Hikâye, odasında oturan genç bir tüccar olan Georg Bendemann'ın yıllar önce iş kurmak için memleketinden ayrılan ilk zamanlar başarılı olan fakat artık işleri iyi gitmeyen Rusya'daki sevgili arkadaşına mektup yazmasıyla başlamaktadır. Georg, diğer olayların yanı sıra arkadaşına nişanlandığını ve yakında Frieda Brandenfeld ile evleneceğini söyler.
Georg, derin düşüncelerinden sıyrılır ve babasını kontrol etmeye karar verir. Babasına, arkadaşına yeni bir mektup yazdığını ve arkadaşını yaklaşan evliliği hakkında bilgilendirdiğini söyler. Babası, oğlunun Rusya'daki arkadaşının varlığını sorgular, bu noktada Georg konuyu değiştirir. Georg'un babası karısının ölümünün Georg'dan daha çok kendisini etkilediğini iddia eder.
Georg babasının bir süre yatakta yatmasını ısrar edince baba, oğlunun kendisinin ölmesini istediğini iddia eder. Üstelik oğlunun arkadaşından haberdar olduğunu kabul eder.
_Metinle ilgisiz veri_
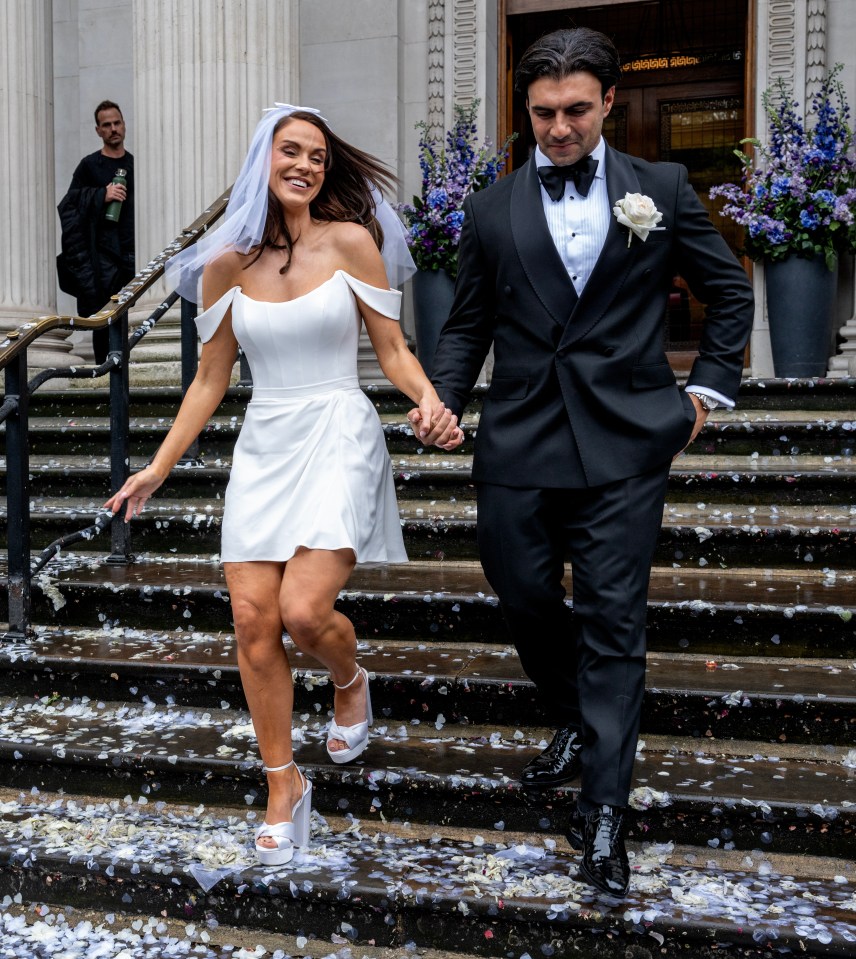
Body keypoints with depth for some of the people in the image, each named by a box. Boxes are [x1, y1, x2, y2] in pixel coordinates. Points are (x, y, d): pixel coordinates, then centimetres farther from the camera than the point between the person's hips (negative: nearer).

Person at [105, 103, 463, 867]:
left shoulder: (350, 241, -1)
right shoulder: (227, 264, 5)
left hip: (339, 440, -3)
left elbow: (392, 350, 1)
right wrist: (158, 469, 9)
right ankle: (284, 786, 17)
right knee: (253, 623, -2)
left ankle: (351, 682, 22)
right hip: (264, 450, 3)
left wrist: (430, 399, -19)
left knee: (304, 610, -16)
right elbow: (210, 381, 10)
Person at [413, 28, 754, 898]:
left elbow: (729, 291, 14)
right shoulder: (492, 210, 8)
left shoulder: (660, 190, 6)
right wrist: (444, 397, -5)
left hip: (624, 444, -2)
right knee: (523, 600, 10)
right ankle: (575, 724, 39)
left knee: (613, 622, -1)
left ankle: (601, 812, 9)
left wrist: (708, 386, 5)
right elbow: (468, 324, 11)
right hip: (520, 443, 2)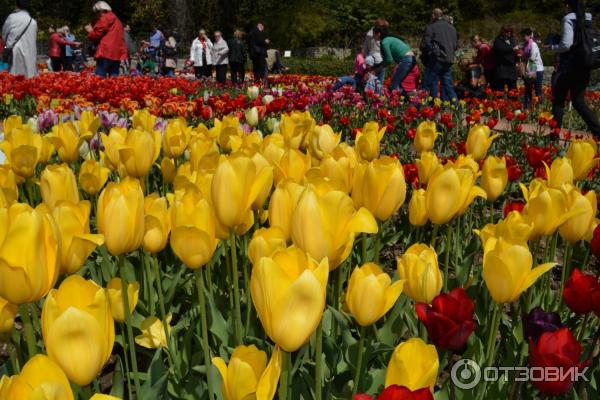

Georg'un kendini kötü hissetmesine neden olur ve arkadaşının Rusya'ya taşındığından beri Georg'un arkadaşını görmezden geldiğini öne sürer. Baba, Georg'un sevgisi ve ilgisini takdir etmez, kendi işini halledebileceğini belirtir. Georg, bir köşeye çekilir ve babasından ve sert sözlerinden ürker.
Georg'in babası onu bencil olmakla suçlar ve sonunda oğlunu "boğulmak suretiyle ölümle" cezalandırıyor. Georg kendini odadan atılmış hisseder. Evinden koşarak bir köprüye doğru koşar ve köprünün korkuluklarına varır, sıçrayıp arkasına geçer. Kendini sulara bırakır.